About this task >> Without the pictures, copy all the entries below exactly.

START Source information

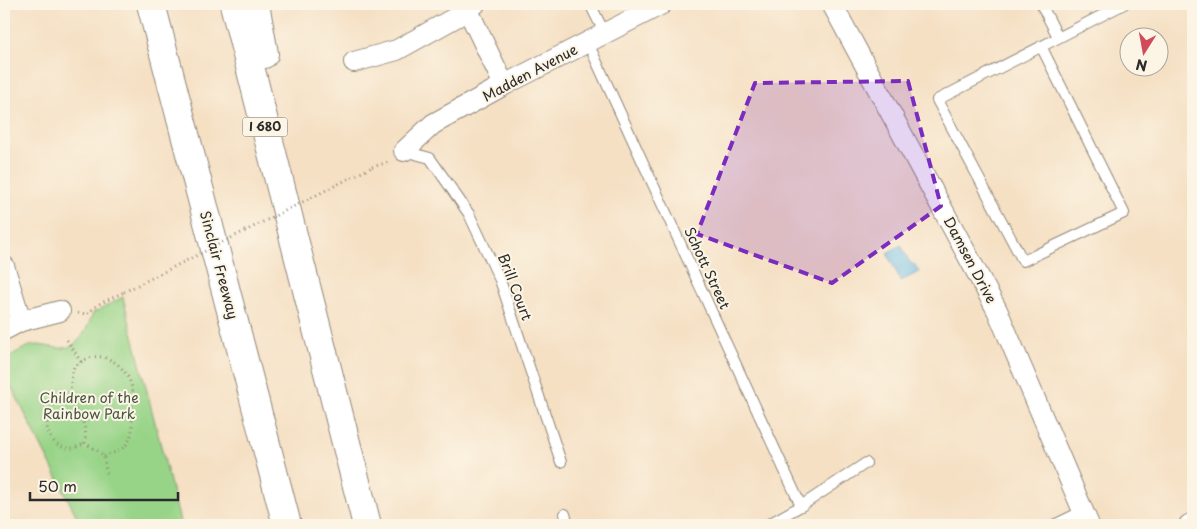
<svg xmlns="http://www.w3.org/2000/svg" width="1197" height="529" font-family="'Playpen Sans',sans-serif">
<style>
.green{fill:#98d488;stroke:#62805a}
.water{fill:#6ebde9;stroke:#4c748a}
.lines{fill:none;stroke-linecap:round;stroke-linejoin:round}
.service-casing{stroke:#908678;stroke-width:12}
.minor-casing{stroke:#908678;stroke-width:22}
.motorway-casing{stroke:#908678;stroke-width:30}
.path{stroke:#908678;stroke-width:3;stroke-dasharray:1 4;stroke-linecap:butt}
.service{stroke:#fff;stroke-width:10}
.minor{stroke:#fff;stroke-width:20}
.motorway{stroke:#fff;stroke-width:28}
.path-bridge{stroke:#908678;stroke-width:3;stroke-dasharray:1 4;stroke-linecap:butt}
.marked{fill:#7b2cbf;fill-opacity:0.2;stroke:#7b2cbf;stroke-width:4;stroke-dasharray:10 6;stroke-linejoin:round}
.labels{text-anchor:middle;stroke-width:4;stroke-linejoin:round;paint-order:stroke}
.shield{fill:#fcf5e5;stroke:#6a6863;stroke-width:1}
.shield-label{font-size:12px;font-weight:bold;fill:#2b2b2b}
.street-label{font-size:14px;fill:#2b2b2b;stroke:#fcf5e5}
.park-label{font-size:14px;fill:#465542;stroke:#fcf5e5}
</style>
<rect width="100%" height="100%" fill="#fcf5e5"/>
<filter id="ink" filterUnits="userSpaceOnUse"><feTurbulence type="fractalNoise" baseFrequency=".02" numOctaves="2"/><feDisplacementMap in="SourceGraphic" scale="10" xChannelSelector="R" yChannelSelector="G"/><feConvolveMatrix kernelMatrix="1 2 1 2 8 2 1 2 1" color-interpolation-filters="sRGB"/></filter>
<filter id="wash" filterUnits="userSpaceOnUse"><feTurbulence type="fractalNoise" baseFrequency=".0096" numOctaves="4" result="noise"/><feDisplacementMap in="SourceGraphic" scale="20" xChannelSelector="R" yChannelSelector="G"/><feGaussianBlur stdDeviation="1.12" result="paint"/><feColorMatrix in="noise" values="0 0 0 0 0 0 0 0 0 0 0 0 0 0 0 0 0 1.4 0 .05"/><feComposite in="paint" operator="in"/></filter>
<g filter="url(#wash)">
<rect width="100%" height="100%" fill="#f5e0c4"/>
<path class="green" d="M123 297 181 525H81L4 372V360C12 355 27 345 36 345 45 345 55 349 64 348 81 346 88 326 93 313Z"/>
<path class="water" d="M901 245 910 263 915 265 919 272 901 281 887 253Z"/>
</g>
<g filter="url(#ink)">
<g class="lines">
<defs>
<g id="service">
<path d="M590 4 605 34"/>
<path d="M1041 4 1058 37"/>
<path d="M588 43 801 506"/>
<path d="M1041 46 1124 213 1023 261 937 100 1124 4"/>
<path d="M404 151 430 158 469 214 500 280 561 462"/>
<path d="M565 514 568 525"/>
<path d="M767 525 801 506 866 463"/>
<path d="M1054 525 1083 511"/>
</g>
<g id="minor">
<path d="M465 4 504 85"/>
<path d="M832 4 997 310 1089 525"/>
<path d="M354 62 397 50 458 16 467 8 475 4"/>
<path d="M404 151 433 124 504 85 662 4"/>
<path d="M4 266 21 321"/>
<path d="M4 330 21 321 60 311"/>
<path d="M1189 525 1193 523"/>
</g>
<g id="motorway">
<path d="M151 4 287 525"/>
<path d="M234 4 367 525"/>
<path d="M255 4 264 54"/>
</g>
</defs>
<use href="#service" class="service-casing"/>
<use href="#minor" class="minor-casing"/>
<use href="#motorway" class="motorway-casing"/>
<g class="path">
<path d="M372 167 389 162"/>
<path d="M78 313 87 314 97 305 124 292"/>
<path d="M67 340 81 362 74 367 72 373 69 401C76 410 84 419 85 430 86 434 85 439 85 443 90 447 99 450 103 456 106 462 104 470 109 476"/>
<path d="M81 362C105 346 131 369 133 394 134 401 131 407 132 414 132 425 134 438 124 447 119 451 110 454 103 457"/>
<path d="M69 401C65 402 58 403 54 405 51 407 49 412 48 415 44 429 51 446 67 448 73 449 80 446 85 443"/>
</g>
<use href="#service" class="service"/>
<use href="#minor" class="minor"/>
<use href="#motorway" class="motorway"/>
<path class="path-bridge" d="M124 292 372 167"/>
</g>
</g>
<path class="marked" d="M908 81 941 206 832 283 697 234 755 83Z"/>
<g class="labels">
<rect class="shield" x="242.5" y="117.5" width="45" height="19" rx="4"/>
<g class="shield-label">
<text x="265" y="131">I 680</text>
</g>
<g class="street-label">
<text transform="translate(530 73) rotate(-28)" y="5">Madden Avenue</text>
<text transform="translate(970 260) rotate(62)" y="5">Damsen Drive</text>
<text transform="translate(219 265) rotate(75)" y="5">Sinclair Freeway</text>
<text transform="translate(707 268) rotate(65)" y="5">Schott Street</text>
<text transform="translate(515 287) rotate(69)" y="5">Brill Court</text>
</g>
<g class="park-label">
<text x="89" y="403">Children of the<tspan x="89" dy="16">Rainbow Park</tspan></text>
</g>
</g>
<rect width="1197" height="529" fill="none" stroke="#fcf5e5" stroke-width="20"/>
<g transform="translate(1144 52) rotate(191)"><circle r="24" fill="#fcf5e5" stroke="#a8a49b"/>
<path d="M0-4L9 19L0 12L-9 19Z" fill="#d1495b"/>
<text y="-8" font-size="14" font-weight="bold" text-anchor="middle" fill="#2b2b2b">N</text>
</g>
<path d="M30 492v8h148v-8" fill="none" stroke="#2b2b2b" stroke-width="2.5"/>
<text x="38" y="492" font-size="15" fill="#2b2b2b" stroke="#fcf5e5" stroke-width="4" paint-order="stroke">50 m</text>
</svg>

END Source information

Output for this exercise >>
<svg xmlns="http://www.w3.org/2000/svg" width="1197" height="529" font-family="'Playpen Sans',sans-serif">
<style>
.green{fill:#98d488;stroke:#62805a}
.water{fill:#6ebde9;stroke:#4c748a}
.lines{fill:none;stroke-linecap:round;stroke-linejoin:round}
.service-casing{stroke:#908678;stroke-width:12}
.minor-casing{stroke:#908678;stroke-width:22}
.motorway-casing{stroke:#908678;stroke-width:30}
.path{stroke:#908678;stroke-width:3;stroke-dasharray:1 4;stroke-linecap:butt}
.service{stroke:#fff;stroke-width:10}
.minor{stroke:#fff;stroke-width:20}
.motorway{stroke:#fff;stroke-width:28}
.path-bridge{stroke:#908678;stroke-width:3;stroke-dasharray:1 4;stroke-linecap:butt}
.marked{fill:#7b2cbf;fill-opacity:0.2;stroke:#7b2cbf;stroke-width:4;stroke-dasharray:10 6;stroke-linejoin:round}
.labels{text-anchor:middle;stroke-width:4;stroke-linejoin:round;paint-order:stroke}
.shield{fill:#fcf5e5;stroke:#6a6863;stroke-width:1}
.shield-label{font-size:12px;font-weight:bold;fill:#2b2b2b}
.street-label{font-size:14px;fill:#2b2b2b;stroke:#fcf5e5}
.park-label{font-size:14px;fill:#465542;stroke:#fcf5e5}
</style>
<rect width="100%" height="100%" fill="#fcf5e5"/>
<filter id="ink" filterUnits="userSpaceOnUse"><feTurbulence type="fractalNoise" baseFrequency=".02" numOctaves="2"/><feDisplacementMap in="SourceGraphic" scale="10" xChannelSelector="R" yChannelSelector="G"/><feConvolveMatrix kernelMatrix="1 2 1 2 8 2 1 2 1" color-interpolation-filters="sRGB"/></filter>
<filter id="wash" filterUnits="userSpaceOnUse"><feTurbulence type="fractalNoise" baseFrequency=".0096" numOctaves="4" result="noise"/><feDisplacementMap in="SourceGraphic" scale="20" xChannelSelector="R" yChannelSelector="G"/><feGaussianBlur stdDeviation="1.12" result="paint"/><feColorMatrix in="noise" values="0 0 0 0 0 0 0 0 0 0 0 0 0 0 0 0 0 1.4 0 .05"/><feComposite in="paint" operator="in"/></filter>
<g filter="url(#wash)">
<rect width="100%" height="100%" fill="#f5e0c4"/>
<path class="green" d="M123 297 181 525H81L4 372V360C12 355 27 345 36 345 45 345 55 349 64 348 81 346 88 326 93 313Z"/>
<path class="water" d="M901 245 910 263 915 265 919 272 901 281 887 253Z"/>
</g>
<g filter="url(#ink)">
<g class="lines">
<defs>
<g id="service">
<path d="M590 4 605 34"/>
<path d="M1041 4 1058 37"/>
<path d="M588 43 801 506"/>
<path d="M1041 46 1124 213 1023 261 937 100 1124 4"/>
<path d="M404 151 430 158 469 214 500 280 561 462"/>
<path d="M565 514 568 525"/>
<path d="M767 525 801 506 866 463"/>
<path d="M1054 525 1083 511"/>
</g>
<g id="minor">
<path d="M465 4 504 85"/>
<path d="M832 4 997 310 1089 525"/>
<path d="M354 62 397 50 458 16 467 8 475 4"/>
<path d="M404 151 433 124 504 85 662 4"/>
<path d="M4 266 21 321"/>
<path d="M4 330 21 321 60 311"/>
<path d="M1189 525 1193 523"/>
</g>
<g id="motorway">
<path d="M151 4 287 525"/>
<path d="M234 4 367 525"/>
<path d="M255 4 264 54"/>
</g>
</defs>
<use href="#service" class="service-casing"/>
<use href="#minor" class="minor-casing"/>
<use href="#motorway" class="motorway-casing"/>
<g class="path">
<path d="M372 167 389 162"/>
<path d="M78 313 87 314 97 305 124 292"/>
<path d="M67 340 81 362 74 367 72 373 69 401C76 410 84 419 85 430 86 434 85 439 85 443 90 447 99 450 103 456 106 462 104 470 109 476"/>
<path d="M81 362C105 346 131 369 133 394 134 401 131 407 132 414 132 425 134 438 124 447 119 451 110 454 103 457"/>
<path d="M69 401C65 402 58 403 54 405 51 407 49 412 48 415 44 429 51 446 67 448 73 449 80 446 85 443"/>
</g>
<use href="#service" class="service"/>
<use href="#minor" class="minor"/>
<use href="#motorway" class="motorway"/>
<path class="path-bridge" d="M124 292 372 167"/>
</g>
</g>
<path class="marked" d="M908 81 941 206 832 283 697 234 755 83Z"/>
<g class="labels">
<rect class="shield" x="242.5" y="117.5" width="45" height="19" rx="4"/>
<g class="shield-label">
<text x="265" y="131">I 680</text>
</g>
<g class="street-label">
<text transform="translate(530 73) rotate(-28)" y="5">Madden Avenue</text>
<text transform="translate(970 260) rotate(62)" y="5">Damsen Drive</text>
<text transform="translate(219 265) rotate(75)" y="5">Sinclair Freeway</text>
<text transform="translate(707 268) rotate(65)" y="5">Schott Street</text>
<text transform="translate(515 287) rotate(69)" y="5">Brill Court</text>
</g>
<g class="park-label">
<text x="89" y="403">Children of the<tspan x="89" dy="16">Rainbow Park</tspan></text>
</g>
</g>
<rect width="1197" height="529" fill="none" stroke="#fcf5e5" stroke-width="20"/>
<g transform="translate(1144 52) rotate(191)"><circle r="24" fill="#fcf5e5" stroke="#a8a49b"/>
<path d="M0-4L9 19L0 12L-9 19Z" fill="#d1495b"/>
<text y="-8" font-size="14" font-weight="bold" text-anchor="middle" fill="#2b2b2b">N</text>
</g>
<path d="M30 492v8h148v-8" fill="none" stroke="#2b2b2b" stroke-width="2.5"/>
<text x="38" y="492" font-size="15" fill="#2b2b2b" stroke="#fcf5e5" stroke-width="4" paint-order="stroke">50 m</text>
</svg>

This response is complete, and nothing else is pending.